When does yours become final? I know I read here awhile back that you had your first court appearance but haven’t seen any comments on that since then. (I don’t always read through all comments on a given day.)
Elderly, my STBX refuses to settle so we are going back to court in January. He was forced to pay me Temporary Spousal Maintenance. I don’t understand why he won’t agree to the divorce. I’m working on being “MENTALLY divorced”. I work so hard at having a better life.
33years,
How awful that you have to deal with his resisting divorce on top of everything else.
Do you live in a place where that is allowed?
In my state you can’t say no if your spouse files against you.
Sounds like he just doesn’t want to give up being central and wants to make your life hell which I have just read about in this book – Five Types of People Who Can Ruin Your Life –
https://www.amazon.com/s?k=5+kinds+of+people+who+can+ruin+your+life&crid=2HUX4DOYHZ2PZ&sprefix=5+kind+of+people+who+can+%2Caps%2C198&ref=nb_sb_ss_i_1_25
Once you become their target they don’t let go and it is usually someone close or a person in a position of authority.
Good for you to keep working on yourself. What courage and fortitude. You can do it!
I hope you have a really good attorney who knows what she/he is dealing with here.
“Roughly 90% of sex addicts are males. About half of these males in treatment are white men who make over $85k a year.”

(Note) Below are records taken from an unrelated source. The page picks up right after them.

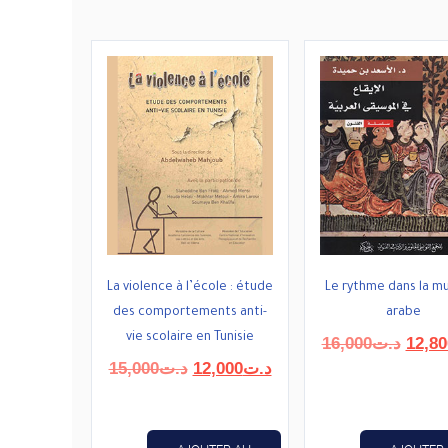
La violence à l’école : étude
Le rythme dans la m
des comportements anti-
arabe
vie scolaire en Tunisie
Le
16,000
د.ت
12,80
prix
Le
Le
15,000
د.ت
12,000
د.ت
initial
prix
prix
était :
initial
actuel
était :
est :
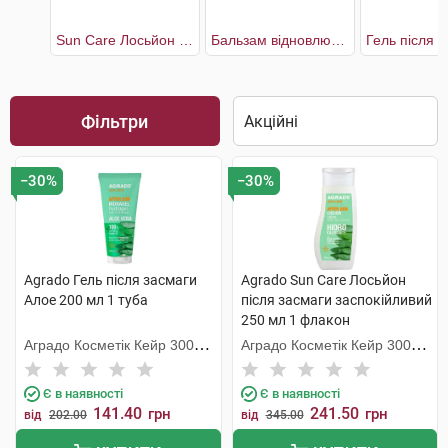
Sun Care Лосьйон після засмаги заспокійливий
Бальзам відновлюючий після сонця
Фільтри
−30%
−30%
Agrado Гель після засмаги
Agrado Sun Care Лосьйон
Алое 200 мл 1 туба
після засмаги заспокійливий
250 мл 1 флакон
Аградо Косметік Кейр 3000
Аградо Косметік Кейр 3000
С.Л.У.
С.Л.У.
Є в наявності
Є в наявності
141.40
241.50
грн
грн
від
202.00
від
345.00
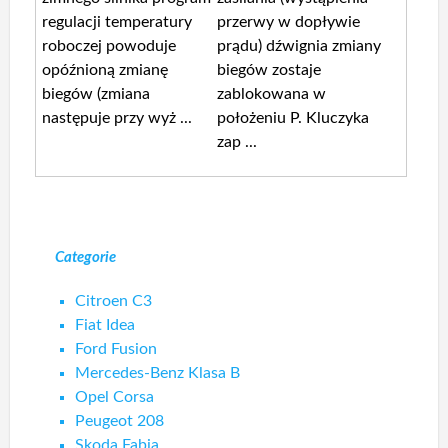
regulacji temperatury
przerwy w dopływie
roboczej powoduje
prądu) dźwignia zmiany
opóźnioną zmianę
biegów zostaje
biegów (zmiana
zablokowana w
następuje przy wyż ...
położeniu P. Kluczyka
zap ...
Categorie
Citroen C3
Fiat Idea
Ford Fusion
Mercedes-Benz Klasa B
Opel Corsa
Peugeot 208
Skoda Fabia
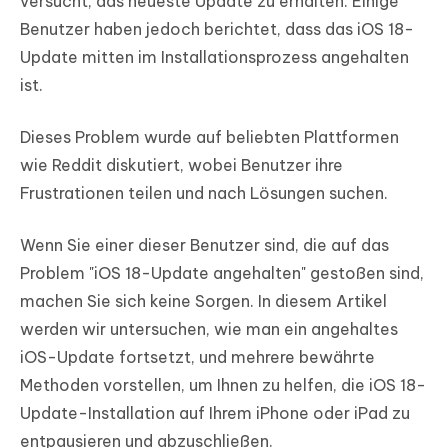
versucht, das neueste Update zu erhalten. Einige
Benutzer haben jedoch berichtet, dass das iOS 18-
Update mitten im Installationsprozess angehalten
ist.
Dieses Problem wurde auf beliebten Plattformen
wie Reddit diskutiert, wobei Benutzer ihre
Frustrationen teilen und nach Lösungen suchen.
Wenn Sie einer dieser Benutzer sind, die auf das
Problem "iOS 18-Update angehalten" gestoßen sind,
machen Sie sich keine Sorgen. In diesem Artikel
werden wir untersuchen, wie man ein angehaltes
iOS-Update fortsetzt, und mehrere bewährte
Methoden vorstellen, um Ihnen zu helfen, die iOS 18-
Update-Installation auf Ihrem iPhone oder iPad zu
entpausieren und abzuschließen.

I would also add that these reasonably wealthy males are the ones who can afford to pay for this ‘sex addiction treatment’, which helps prop up the sex addiction treatment industry. Imagine if there were a treatment for people in extreme poverty, but it cost $$$ to do. No poor people could afford to do it, so it would go out of business, whether it worked or not. The opposite is at work here – there’s a supposed condition that a lot of people with money have, so a treatment industry pops up, whether the treatments work or not.
I don’t know why this made me angry. Sneaking, lying, exposing me to diseases in our society is not a problem if I can get my MOJO going on open relationships and wide open acceptance. No one even mentioned children, babies, STD risks, continued lies to keep me invested. So if we are ME SWINGERS problem solved,? Dr Ley is saying we are a bunch of prudes that force “normal” high sexual folks into the closet. What??
Or figure it out with a new baby in the house like my x husband did. Now it’s not even a moral or ethical problems it’s that I don’t get it, I’m not on the swinger list. This Dr is making a living telling folks it’s all good and handing a kleenex to the chumps, here go blow your nose, you, over there. He’s messed up too. But i guess I’d have to ask the question with any discovery, is this behavior acceptable to me. Or shall we just bring back the harems?